Speaking further Okereke noted that, “the companies need to know what the international standards is, the principles, and comply to this in doing their work.
“This is set up to see how we can work with them to improve the standard of human rights and this will help to improve the industry, to ensure necessary guidelines are put in place.
For his part, National President, Association of Licensed Security Practitioners of Nigeria, Chris Adikwu acknowledged the need for the association to make concerted efforts in working in line with the international best practice.
Adikwu said, the association’s major focus is to drive standard across board according to him, the training on human right taken is a good step in the right direction, adding, security have to do with human life as such when it comes to standard the organisation should not be found wanting.
“We need to do a lot of work in house, i believe this sector can drive economic investment as people tend to invest more where there is security and this makes business to thrive.

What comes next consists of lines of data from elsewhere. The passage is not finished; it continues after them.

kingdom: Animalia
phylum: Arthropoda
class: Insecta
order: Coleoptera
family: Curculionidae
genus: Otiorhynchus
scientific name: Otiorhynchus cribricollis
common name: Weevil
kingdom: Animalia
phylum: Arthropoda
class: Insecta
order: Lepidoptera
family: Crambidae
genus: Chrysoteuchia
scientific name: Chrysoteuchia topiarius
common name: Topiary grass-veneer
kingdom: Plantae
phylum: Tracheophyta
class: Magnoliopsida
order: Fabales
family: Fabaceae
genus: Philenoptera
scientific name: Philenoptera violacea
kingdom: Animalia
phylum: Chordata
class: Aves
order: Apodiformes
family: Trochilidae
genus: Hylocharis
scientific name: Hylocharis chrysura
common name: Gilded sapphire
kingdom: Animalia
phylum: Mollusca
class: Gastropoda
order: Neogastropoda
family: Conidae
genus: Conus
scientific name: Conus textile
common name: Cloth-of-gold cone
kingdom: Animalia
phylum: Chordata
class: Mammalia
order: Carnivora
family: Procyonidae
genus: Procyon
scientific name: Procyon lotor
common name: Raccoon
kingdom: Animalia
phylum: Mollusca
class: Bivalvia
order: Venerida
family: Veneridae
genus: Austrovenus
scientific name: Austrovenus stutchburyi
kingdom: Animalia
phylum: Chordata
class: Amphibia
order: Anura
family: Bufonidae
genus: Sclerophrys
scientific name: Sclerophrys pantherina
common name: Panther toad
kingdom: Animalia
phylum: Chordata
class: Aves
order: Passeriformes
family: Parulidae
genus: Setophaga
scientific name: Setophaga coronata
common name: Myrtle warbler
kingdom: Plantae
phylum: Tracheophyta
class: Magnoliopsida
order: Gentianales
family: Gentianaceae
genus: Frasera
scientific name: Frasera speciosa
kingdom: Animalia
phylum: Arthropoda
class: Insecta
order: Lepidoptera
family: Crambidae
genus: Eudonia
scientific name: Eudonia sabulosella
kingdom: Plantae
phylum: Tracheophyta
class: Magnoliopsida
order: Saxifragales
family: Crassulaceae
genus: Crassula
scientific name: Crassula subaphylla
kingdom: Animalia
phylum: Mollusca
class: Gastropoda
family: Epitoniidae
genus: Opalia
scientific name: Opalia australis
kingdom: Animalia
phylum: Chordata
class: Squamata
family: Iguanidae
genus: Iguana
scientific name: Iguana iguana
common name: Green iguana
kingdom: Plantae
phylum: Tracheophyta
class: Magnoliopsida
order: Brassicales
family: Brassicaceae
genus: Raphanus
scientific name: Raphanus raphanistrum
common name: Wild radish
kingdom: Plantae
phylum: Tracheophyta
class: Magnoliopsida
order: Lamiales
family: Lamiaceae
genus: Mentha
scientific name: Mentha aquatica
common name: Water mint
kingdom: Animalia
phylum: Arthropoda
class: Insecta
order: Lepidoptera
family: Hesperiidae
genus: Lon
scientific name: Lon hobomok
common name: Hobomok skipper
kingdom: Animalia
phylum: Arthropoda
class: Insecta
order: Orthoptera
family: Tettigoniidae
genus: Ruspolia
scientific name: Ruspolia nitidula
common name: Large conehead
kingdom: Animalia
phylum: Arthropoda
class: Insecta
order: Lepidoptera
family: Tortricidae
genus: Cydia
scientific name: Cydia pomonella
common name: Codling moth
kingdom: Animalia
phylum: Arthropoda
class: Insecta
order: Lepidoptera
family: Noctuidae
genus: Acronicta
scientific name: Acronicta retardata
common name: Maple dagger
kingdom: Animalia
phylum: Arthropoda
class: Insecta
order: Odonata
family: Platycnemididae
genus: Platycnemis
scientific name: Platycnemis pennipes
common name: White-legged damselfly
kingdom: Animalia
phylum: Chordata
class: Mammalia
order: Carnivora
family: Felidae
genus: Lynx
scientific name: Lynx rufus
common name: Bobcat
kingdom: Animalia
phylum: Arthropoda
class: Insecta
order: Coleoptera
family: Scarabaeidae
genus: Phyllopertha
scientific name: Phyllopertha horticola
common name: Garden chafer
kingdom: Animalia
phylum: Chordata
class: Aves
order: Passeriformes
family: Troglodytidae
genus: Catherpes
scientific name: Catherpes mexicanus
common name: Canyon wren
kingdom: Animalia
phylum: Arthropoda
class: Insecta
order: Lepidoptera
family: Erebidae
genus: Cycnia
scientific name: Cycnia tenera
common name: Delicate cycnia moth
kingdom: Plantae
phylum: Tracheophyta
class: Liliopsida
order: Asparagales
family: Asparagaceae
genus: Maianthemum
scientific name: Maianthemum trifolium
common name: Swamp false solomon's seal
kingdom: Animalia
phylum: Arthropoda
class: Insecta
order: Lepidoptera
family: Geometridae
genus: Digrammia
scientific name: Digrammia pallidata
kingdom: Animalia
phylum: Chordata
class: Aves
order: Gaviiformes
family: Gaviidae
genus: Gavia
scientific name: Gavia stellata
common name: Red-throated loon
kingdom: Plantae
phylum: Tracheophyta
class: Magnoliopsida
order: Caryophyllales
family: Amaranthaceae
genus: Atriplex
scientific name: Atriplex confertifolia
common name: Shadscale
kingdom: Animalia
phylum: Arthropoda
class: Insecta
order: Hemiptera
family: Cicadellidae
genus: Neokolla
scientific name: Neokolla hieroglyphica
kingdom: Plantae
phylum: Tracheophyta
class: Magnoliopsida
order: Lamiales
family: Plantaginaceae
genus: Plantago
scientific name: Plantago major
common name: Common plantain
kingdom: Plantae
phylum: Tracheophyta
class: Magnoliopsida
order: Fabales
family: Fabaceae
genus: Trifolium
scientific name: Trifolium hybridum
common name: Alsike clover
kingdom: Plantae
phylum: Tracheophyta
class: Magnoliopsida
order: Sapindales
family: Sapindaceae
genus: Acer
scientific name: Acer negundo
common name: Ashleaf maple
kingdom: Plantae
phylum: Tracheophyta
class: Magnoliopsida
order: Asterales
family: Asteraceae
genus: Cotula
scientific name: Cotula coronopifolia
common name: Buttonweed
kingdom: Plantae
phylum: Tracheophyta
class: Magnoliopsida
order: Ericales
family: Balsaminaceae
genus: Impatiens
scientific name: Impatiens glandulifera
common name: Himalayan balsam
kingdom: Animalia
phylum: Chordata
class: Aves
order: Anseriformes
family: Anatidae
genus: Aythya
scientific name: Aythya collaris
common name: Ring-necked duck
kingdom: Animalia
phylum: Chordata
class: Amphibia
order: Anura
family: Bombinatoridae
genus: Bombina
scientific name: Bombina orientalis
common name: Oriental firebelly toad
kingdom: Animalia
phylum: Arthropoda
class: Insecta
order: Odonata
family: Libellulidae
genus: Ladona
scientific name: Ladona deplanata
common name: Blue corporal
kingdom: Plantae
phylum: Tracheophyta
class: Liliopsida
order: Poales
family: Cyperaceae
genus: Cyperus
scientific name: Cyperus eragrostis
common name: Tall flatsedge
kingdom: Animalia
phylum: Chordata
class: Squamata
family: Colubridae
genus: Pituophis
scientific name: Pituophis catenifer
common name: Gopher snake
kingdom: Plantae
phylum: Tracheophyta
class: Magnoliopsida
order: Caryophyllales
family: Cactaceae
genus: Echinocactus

“We are dealing with humans, how do we treat staff, as they also have rights as thier boss. We are collaborating with organisations to help improve the standard of our work ethics in line with best practice.
“For us we run beats, any job that requires high level of concentration there should be enough time to take a rest, there are some instances where some personnel are ready to work twenty four hours, in order to earn more money. But working with the right ethics this is wrong. As workers are entitled to rest hours.
“We intend to work to standardising the profession so that people can build a career in the security industry and not be a stop gap job,” he said.
Also, Chairman ALPSPN Abuja zone, Major General Shehu Abdul-Kadir (retd), acknowleded that sometimes employers of the labour in the sector infringe on the rights of subordinates,by way of omission or commission.
“This is as we lack the ability to gets our acts together.
“The more we talk about human rights, the better the understanding. We are saying that we want our sector to be better and one of the ways is internalising best practices, as this will make us better accepted.”
The training is expected to be carried out in the nine states of, Delta, Kwara, Plateau, Bauchi, Lagos, Ogun, Rivers Kano and the FCT, across the zones of the associations.